PILGRIM Wesleyan Church national superintendent Bishop Alfred Kalembo says it will be difficult to see national development if those privileged in life continue embracing the spirit of selfishness. Handing over a five-hectare farm, borehole and a newly built house worth K200,000 to first and former PWC national superintendent Reverend Simon Siabbamba on Friday at Harmony settlement in Choma, Bishop Kalembo said Zambia was in a mess today because majority of the citizens were selfish.
“It will be difficult to see national development if those privileged in life continue embracing the spirit of selfishness,” he said.
Bishop Kalembo said most Zambians lacked the desire to see others have the best in life.
He said this was the reason why whoever had the privilege to be in an influential position concentrated on pocketing resources instead of helping others.
Bishop Kalembo urged Zambians to do away with the selfish attitude if the country was to develop.

**EXERCISE A**
According to the news report, what was the value of the newly built house handed over to Reverend Simon Siabbamba?
The news report and the rows that follow it come from unrelated sources.

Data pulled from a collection
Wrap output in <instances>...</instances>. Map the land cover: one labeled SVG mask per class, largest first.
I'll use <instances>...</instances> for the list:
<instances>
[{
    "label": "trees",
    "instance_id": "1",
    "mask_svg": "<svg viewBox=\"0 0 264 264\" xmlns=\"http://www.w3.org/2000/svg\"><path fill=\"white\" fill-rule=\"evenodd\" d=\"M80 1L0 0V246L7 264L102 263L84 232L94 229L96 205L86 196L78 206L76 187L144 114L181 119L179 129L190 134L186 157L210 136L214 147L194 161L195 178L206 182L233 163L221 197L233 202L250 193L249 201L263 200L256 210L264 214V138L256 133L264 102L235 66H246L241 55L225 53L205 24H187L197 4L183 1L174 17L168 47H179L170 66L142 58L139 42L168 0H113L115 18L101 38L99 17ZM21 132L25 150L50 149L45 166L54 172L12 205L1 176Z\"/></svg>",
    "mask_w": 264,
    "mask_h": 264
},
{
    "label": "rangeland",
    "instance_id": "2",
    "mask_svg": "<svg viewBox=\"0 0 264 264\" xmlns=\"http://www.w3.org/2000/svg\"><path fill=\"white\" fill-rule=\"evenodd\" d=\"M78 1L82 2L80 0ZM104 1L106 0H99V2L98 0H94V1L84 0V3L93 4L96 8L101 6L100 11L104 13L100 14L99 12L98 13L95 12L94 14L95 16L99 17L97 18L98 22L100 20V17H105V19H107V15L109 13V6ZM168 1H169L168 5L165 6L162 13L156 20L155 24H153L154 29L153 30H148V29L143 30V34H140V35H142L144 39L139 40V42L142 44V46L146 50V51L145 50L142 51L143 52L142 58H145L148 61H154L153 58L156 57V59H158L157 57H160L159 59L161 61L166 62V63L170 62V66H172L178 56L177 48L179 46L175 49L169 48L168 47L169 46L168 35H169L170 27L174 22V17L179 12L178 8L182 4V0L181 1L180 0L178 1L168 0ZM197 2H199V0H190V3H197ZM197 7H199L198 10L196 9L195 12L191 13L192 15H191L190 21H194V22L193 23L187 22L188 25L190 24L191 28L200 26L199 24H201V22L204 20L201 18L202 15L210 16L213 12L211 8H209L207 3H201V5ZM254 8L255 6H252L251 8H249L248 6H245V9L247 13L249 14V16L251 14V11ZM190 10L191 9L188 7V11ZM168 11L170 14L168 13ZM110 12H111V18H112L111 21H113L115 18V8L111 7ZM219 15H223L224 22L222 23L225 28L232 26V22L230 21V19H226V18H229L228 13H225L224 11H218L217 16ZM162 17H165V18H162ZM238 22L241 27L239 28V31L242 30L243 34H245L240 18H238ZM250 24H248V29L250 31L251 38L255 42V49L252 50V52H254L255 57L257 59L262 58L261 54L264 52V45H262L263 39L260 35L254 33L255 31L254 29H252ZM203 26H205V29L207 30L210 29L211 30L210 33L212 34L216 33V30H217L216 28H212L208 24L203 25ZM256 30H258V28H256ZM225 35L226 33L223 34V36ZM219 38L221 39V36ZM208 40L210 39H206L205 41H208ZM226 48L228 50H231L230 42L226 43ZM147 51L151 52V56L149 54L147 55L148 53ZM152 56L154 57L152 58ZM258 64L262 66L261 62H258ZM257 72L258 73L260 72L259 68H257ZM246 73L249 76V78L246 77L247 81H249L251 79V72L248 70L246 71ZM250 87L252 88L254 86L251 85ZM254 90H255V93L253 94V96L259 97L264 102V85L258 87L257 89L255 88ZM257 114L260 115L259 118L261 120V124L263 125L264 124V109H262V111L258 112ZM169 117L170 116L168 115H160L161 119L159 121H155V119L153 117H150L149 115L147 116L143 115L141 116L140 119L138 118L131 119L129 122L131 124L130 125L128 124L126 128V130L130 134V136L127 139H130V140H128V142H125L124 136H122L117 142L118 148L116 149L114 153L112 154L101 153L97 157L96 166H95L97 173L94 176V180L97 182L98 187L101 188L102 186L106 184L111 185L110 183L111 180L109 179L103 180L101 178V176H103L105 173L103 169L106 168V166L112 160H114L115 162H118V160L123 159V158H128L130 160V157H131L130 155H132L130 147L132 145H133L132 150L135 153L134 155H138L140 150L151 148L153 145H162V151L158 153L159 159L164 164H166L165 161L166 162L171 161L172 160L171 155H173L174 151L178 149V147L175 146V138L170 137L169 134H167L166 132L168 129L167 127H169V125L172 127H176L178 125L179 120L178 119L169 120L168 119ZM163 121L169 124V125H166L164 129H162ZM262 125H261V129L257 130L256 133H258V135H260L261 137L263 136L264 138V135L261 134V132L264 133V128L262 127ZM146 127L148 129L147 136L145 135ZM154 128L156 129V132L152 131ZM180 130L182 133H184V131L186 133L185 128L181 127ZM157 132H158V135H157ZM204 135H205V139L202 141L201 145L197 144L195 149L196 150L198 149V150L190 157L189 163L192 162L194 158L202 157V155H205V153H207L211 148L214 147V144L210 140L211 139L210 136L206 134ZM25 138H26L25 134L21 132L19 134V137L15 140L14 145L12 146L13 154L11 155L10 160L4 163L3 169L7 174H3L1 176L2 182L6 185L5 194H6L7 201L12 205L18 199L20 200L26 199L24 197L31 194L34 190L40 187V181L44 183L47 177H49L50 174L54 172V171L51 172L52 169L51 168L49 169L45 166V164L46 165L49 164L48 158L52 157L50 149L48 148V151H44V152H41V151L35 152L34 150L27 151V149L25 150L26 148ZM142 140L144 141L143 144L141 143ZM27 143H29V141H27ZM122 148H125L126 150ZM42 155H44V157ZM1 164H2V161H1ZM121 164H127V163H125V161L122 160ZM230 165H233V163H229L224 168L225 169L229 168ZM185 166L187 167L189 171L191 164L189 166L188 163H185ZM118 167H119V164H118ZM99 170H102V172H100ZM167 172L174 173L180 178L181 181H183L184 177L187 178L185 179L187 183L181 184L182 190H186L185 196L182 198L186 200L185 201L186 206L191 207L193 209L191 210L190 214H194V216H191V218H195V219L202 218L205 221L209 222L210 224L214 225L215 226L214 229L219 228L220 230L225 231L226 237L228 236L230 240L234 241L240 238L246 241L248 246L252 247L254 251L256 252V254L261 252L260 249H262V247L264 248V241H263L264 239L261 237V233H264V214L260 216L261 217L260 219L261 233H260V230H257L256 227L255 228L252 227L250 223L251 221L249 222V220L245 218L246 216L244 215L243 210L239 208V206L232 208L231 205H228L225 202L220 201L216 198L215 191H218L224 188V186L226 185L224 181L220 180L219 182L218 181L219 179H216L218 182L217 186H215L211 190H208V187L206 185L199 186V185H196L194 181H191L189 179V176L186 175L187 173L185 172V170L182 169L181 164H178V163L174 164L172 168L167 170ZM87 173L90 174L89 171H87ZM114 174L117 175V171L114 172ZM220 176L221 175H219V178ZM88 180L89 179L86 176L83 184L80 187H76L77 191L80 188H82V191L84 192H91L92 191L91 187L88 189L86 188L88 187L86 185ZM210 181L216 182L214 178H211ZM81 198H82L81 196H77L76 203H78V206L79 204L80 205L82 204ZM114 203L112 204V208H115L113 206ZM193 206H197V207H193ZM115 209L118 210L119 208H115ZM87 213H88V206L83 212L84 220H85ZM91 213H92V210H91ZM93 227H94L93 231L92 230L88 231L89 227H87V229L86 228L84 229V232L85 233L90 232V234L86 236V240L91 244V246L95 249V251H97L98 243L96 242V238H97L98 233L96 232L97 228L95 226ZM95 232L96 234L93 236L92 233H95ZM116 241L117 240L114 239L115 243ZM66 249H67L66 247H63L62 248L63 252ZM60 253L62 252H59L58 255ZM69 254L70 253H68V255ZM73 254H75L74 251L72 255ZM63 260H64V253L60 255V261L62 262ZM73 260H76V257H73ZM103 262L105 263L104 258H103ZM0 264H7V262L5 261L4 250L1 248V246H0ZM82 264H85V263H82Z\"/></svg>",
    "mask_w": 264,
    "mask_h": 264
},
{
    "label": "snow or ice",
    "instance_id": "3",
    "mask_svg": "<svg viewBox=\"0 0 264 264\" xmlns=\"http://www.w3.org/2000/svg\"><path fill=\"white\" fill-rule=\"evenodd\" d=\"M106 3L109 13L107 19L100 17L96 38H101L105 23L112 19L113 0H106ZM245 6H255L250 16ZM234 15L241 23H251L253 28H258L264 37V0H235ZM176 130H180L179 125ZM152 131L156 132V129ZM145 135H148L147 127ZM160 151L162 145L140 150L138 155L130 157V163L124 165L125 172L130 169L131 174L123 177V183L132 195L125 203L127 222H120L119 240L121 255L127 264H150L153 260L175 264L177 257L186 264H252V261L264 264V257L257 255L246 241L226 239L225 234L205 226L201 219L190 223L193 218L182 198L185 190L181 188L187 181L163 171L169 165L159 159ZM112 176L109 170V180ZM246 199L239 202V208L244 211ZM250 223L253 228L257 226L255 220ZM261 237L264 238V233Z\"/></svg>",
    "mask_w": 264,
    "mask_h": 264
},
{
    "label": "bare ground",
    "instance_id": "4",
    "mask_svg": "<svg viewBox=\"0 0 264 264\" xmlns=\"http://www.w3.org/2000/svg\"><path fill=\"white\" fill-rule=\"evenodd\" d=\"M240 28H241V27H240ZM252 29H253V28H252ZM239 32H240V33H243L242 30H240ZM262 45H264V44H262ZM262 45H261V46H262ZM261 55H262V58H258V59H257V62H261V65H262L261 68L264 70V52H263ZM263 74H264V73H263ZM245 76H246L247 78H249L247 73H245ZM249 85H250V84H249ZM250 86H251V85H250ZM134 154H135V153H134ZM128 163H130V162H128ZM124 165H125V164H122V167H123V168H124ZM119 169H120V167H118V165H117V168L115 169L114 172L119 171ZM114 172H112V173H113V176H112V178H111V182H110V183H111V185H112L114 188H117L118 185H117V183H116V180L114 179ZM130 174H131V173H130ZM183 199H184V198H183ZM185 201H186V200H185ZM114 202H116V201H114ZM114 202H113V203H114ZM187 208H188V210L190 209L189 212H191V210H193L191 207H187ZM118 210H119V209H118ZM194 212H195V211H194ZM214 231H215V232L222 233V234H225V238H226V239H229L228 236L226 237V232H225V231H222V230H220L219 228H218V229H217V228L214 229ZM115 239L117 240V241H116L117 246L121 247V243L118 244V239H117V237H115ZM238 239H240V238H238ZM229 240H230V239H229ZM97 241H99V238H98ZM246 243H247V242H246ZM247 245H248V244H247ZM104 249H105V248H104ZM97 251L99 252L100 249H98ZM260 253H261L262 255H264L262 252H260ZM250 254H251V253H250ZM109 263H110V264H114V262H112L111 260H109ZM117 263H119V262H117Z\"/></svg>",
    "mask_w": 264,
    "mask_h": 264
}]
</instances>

**EXERCISE B**
Pick out every line of the rows that contains the string "instances", treating uppercase and lowercase as different.

**FINAL ANSWER A**
K200,000

**FINAL ANSWER B**
Wrap output in <instances>...</instances>. Map the land cover: one labeled SVG mask per class, largest first.
I'll use <instances>...</instances> for the list:
<instances>
</instances>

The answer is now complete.